A member of the New Mexico National Guard talks to Gov. Susana Martinez in April about the jobs troops are doing on the border to support Border Patrol agents. (Angela Kocherga/Journal)

SANTA FE — U.S. Rep. Michelle Lujan Grisham is calling on Gov. Susana Martinez to rescind the deployment of New Mexico National Guard troops working on the border as part of President Trump’s efforts to fight illegal immigration.

Lujan Grisham — the Democratic candidate to succeed Martinez after the fall election — said the troops should be redeployed to aid in efforts to combat wildfires across the state, not used to help “President Trump’s inhumane immigration policies.”

Her call comes after governors of some states rescinded their deployments amid the national uproar over the separation of migrant children from their parents at the border. On Tuesday, for example, Maryland Gov. Larry Hogan, a Republican, ordered a helicopter and four crew members to return after being stationed in New Mexico.

Lujan Grisham said Gov. Martinez should immediately recall New Mexico’s troops, too.

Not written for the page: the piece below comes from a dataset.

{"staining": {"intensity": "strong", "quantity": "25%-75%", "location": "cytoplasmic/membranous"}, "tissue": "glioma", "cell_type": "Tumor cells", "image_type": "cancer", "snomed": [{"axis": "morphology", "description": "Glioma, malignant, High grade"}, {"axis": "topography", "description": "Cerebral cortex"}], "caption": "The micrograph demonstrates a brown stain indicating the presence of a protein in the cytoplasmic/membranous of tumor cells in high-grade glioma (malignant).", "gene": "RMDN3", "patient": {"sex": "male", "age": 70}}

“Using New Mexico personnel and hard-earned taxpayer dollars to support an administration that is tearing children from their parents is sickening,” she said Wednesday in a written statement. “We have a responsibility to stand up to policies that betray our most basic values.”

The Martinez administration, in turn, said it doesn’t have any current requests for National Guard resources to respond to wildfires or disasters and that National Guard troops have been on the border for decades. Removing them would interfere with the work of a drug interdiction task force, according to the administration.

As of April, about 60 National Guard members from New Mexico were serving in a support role on the border, where they have been helping with vehicle maintenance and caring for horses used by the Border Patrol in rugged train, among other tasks. Martinez was expected to deploy up to 150 troops altogether.

She visited the troops in April and said they would help combat human trafficking and the flow of illegal drugs across the border.

President Trump wants as many as 4,000 members of the National Guard on the border until a wall is built.

Martinez has been a firm backer of the Trump administration’s “zero tolerance” immigration policy for illegal crossings.

Martinez spokesman Ben Cloutier said the governor also strongly supports the president’s new executive order, signed Wednesday, “to keep immigrant families together and hopes that the decision will be upheld by the courts so that the federal government won’t be forced to return to the failed policy of catch and release.”

Lujan Grisham, who represents the 1st Congressional District covering much of the Albuquerque area, is running for governor this year rather than seek re-election. She faces one of her colleagues in Congress, Republican Steve Pearce, who is also giving up his seat to run for governor.